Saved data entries
^^^^^^^^

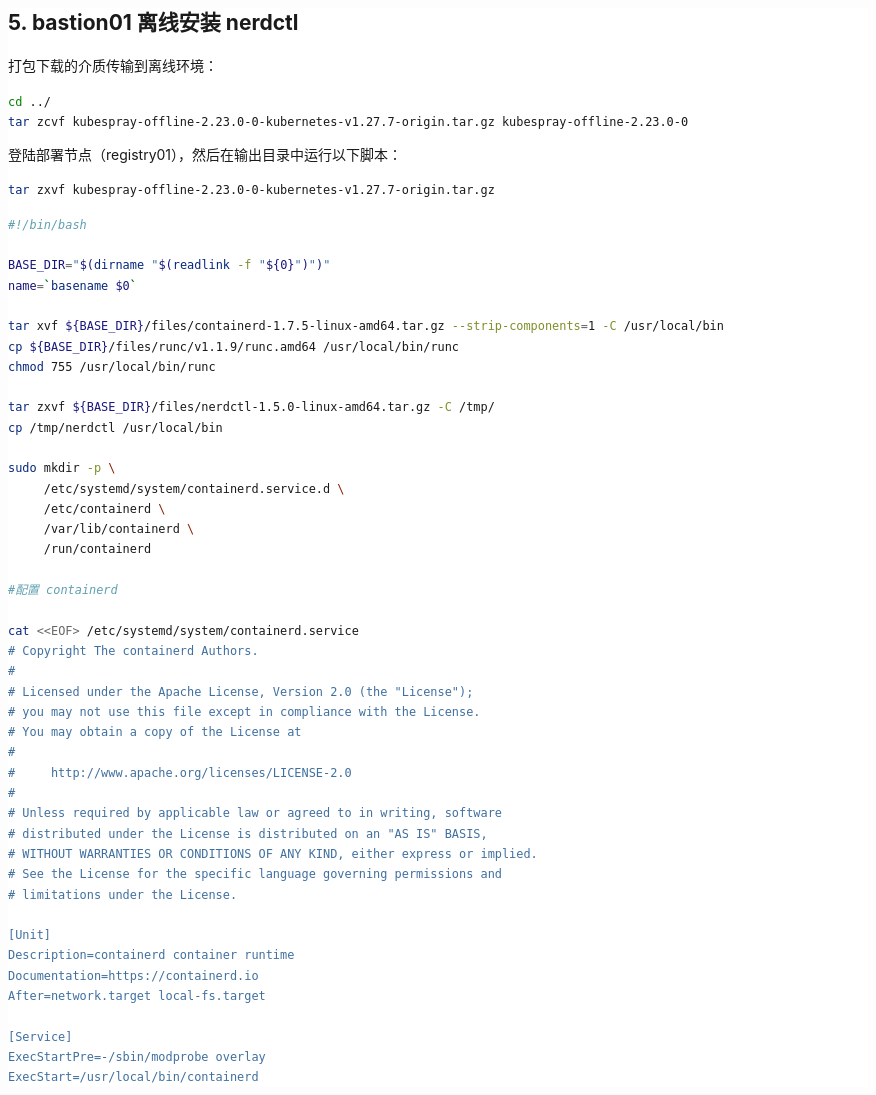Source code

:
 ```bash
```
## 5. bastion01 离线安装 nerdctl 

打包下载的介质传输到离线环境：

```bash
cd ../
tar zcvf kubespray-offline-2.23.0-0-kubernetes-v1.27.7-origin.tar.gz kubespray-offline-2.23.0-0
```
登陆部署节点（registry01），然后在输出目录中运行以下脚本：

```bash
tar zxvf kubespray-offline-2.23.0-0-kubernetes-v1.27.7-origin.tar.gz
```

```bash

```

```bash
#!/bin/bash

BASE_DIR="$(dirname "$(readlink -f "${0}")")"
name=`basename $0`

tar xvf ${BASE_DIR}/files/containerd-1.7.5-linux-amd64.tar.gz --strip-components=1 -C /usr/local/bin
cp ${BASE_DIR}/files/runc/v1.1.9/runc.amd64 /usr/local/bin/runc
chmod 755 /usr/local/bin/runc

tar zxvf ${BASE_DIR}/files/nerdctl-1.5.0-linux-amd64.tar.gz -C /tmp/
cp /tmp/nerdctl /usr/local/bin

sudo mkdir -p \
     /etc/systemd/system/containerd.service.d \
     /etc/containerd \
     /var/lib/containerd \
     /run/containerd

#配置 containerd

cat <<EOF> /etc/systemd/system/containerd.service
# Copyright The containerd Authors.
#
# Licensed under the Apache License, Version 2.0 (the "License");
# you may not use this file except in compliance with the License.
# You may obtain a copy of the License at
#
#     http://www.apache.org/licenses/LICENSE-2.0
#
# Unless required by applicable law or agreed to in writing, software
# distributed under the License is distributed on an "AS IS" BASIS,
# WITHOUT WARRANTIES OR CONDITIONS OF ANY KIND, either express or implied.
# See the License for the specific language governing permissions and
# limitations under the License.

[Unit]
Description=containerd container runtime
Documentation=https://containerd.io
After=network.target local-fs.target

[Service]
ExecStartPre=-/sbin/modprobe overlay
ExecStart=/usr/local/bin/containerd

```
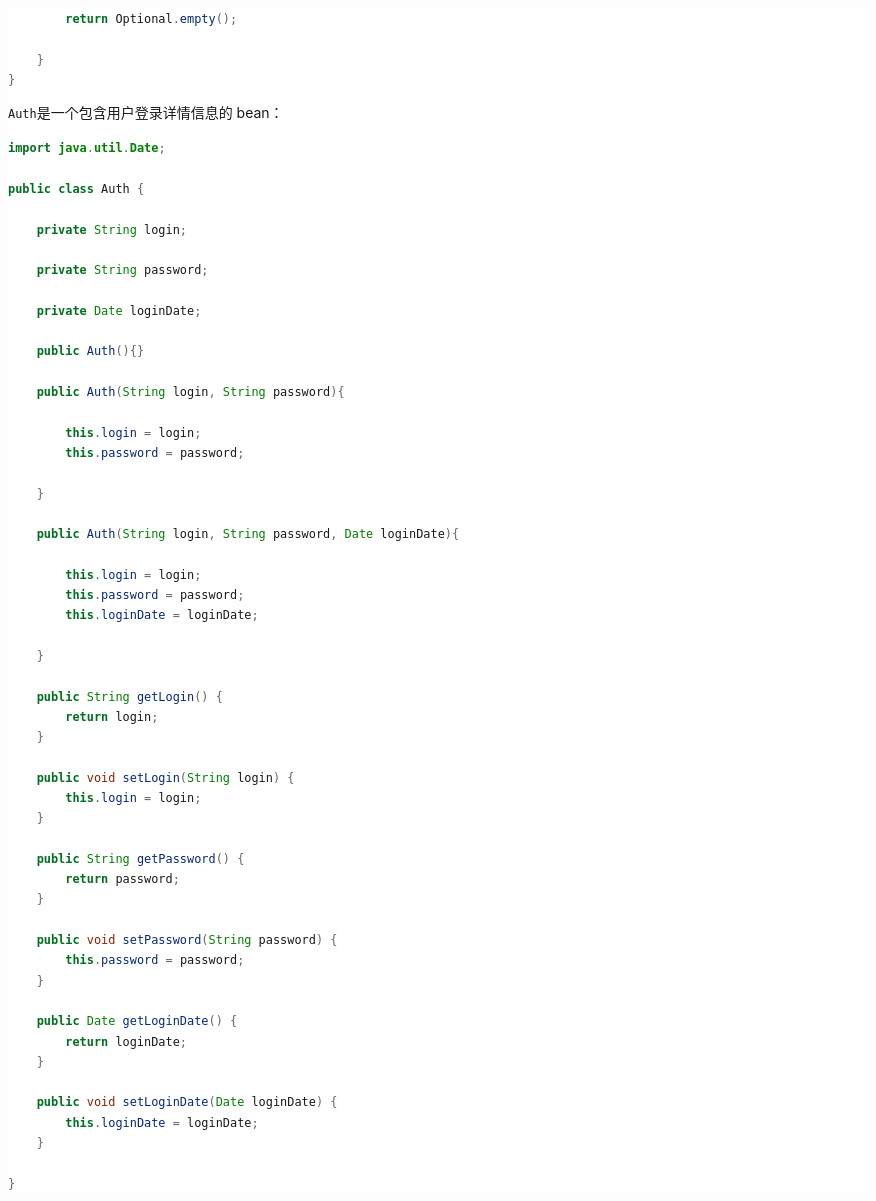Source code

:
 ```java
        return Optional.empty();

    }
}
```

`Auth`是一个包含用户登录详情信息的 bean：

```java
import java.util.Date;

public class Auth {

    private String login;

    private String password;

    private Date loginDate;

    public Auth(){}

    public Auth(String login, String password){

        this.login = login;
        this.password = password;

    }

    public Auth(String login, String password, Date loginDate){

        this.login = login;
        this.password = password;
        this.loginDate = loginDate;

    }

    public String getLogin() {
        return login;
    }

    public void setLogin(String login) {
        this.login = login;
    }

    public String getPassword() {
        return password;
    }

    public void setPassword(String password) {
        this.password = password;
    }

    public Date getLoginDate() {
        return loginDate;
    }

    public void setLoginDate(Date loginDate) {
        this.loginDate = loginDate;
    }

}
```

^^^^^^^^

TASK DETAILS: Each entry above should be given again exactly, with its pictures omitted.

WRITTEN SOLUTION:
Source code

:
 ```bash
```
## 5. bastion01 离线安装 nerdctl 

打包下载的介质传输到离线环境：

```bash
cd ../
tar zcvf kubespray-offline-2.23.0-0-kubernetes-v1.27.7-origin.tar.gz kubespray-offline-2.23.0-0
```
登陆部署节点（registry01），然后在输出目录中运行以下脚本：

```bash
tar zxvf kubespray-offline-2.23.0-0-kubernetes-v1.27.7-origin.tar.gz
```

```bash

```

```bash
#!/bin/bash

BASE_DIR="$(dirname "$(readlink -f "${0}")")"
name=`basename $0`

tar xvf ${BASE_DIR}/files/containerd-1.7.5-linux-amd64.tar.gz --strip-components=1 -C /usr/local/bin
cp ${BASE_DIR}/files/runc/v1.1.9/runc.amd64 /usr/local/bin/runc
chmod 755 /usr/local/bin/runc

tar zxvf ${BASE_DIR}/files/nerdctl-1.5.0-linux-amd64.tar.gz -C /tmp/
cp /tmp/nerdctl /usr/local/bin

sudo mkdir -p \
     /etc/systemd/system/containerd.service.d \
     /etc/containerd \
     /var/lib/containerd \
     /run/containerd

#配置 containerd

cat <<EOF> /etc/systemd/system/containerd.service
# Copyright The containerd Authors.
#
# Licensed under the Apache License, Version 2.0 (the "License");
# you may not use this file except in compliance with the License.
# You may obtain a copy of the License at
#
#     http://www.apache.org/licenses/LICENSE-2.0
#
# Unless required by applicable law or agreed to in writing, software
# distributed under the License is distributed on an "AS IS" BASIS,
# WITHOUT WARRANTIES OR CONDITIONS OF ANY KIND, either express or implied.
# See the License for the specific language governing permissions and
# limitations under the License.

[Unit]
Description=containerd container runtime
Documentation=https://containerd.io
After=network.target local-fs.target

[Service]
ExecStartPre=-/sbin/modprobe overlay
ExecStart=/usr/local/bin/containerd

```
Source code

:
 ```java
        return Optional.empty();

    }
}
```

`Auth`是一个包含用户登录详情信息的 bean：

```java
import java.util.Date;

public class Auth {

    private String login;

    private String password;

    private Date loginDate;

    public Auth(){}

    public Auth(String login, String password){

        this.login = login;
        this.password = password;

    }

    public Auth(String login, String password, Date loginDate){

        this.login = login;
        this.password = password;
        this.loginDate = loginDate;

    }

    public String getLogin() {
        return login;
    }

    public void setLogin(String login) {
        this.login = login;
    }

    public String getPassword() {
        return password;
    }

    public void setPassword(String password) {
        this.password = password;
    }

    public Date getLoginDate() {
        return loginDate;
    }

    public void setLoginDate(Date loginDate) {
        this.loginDate = loginDate;
    }

}
```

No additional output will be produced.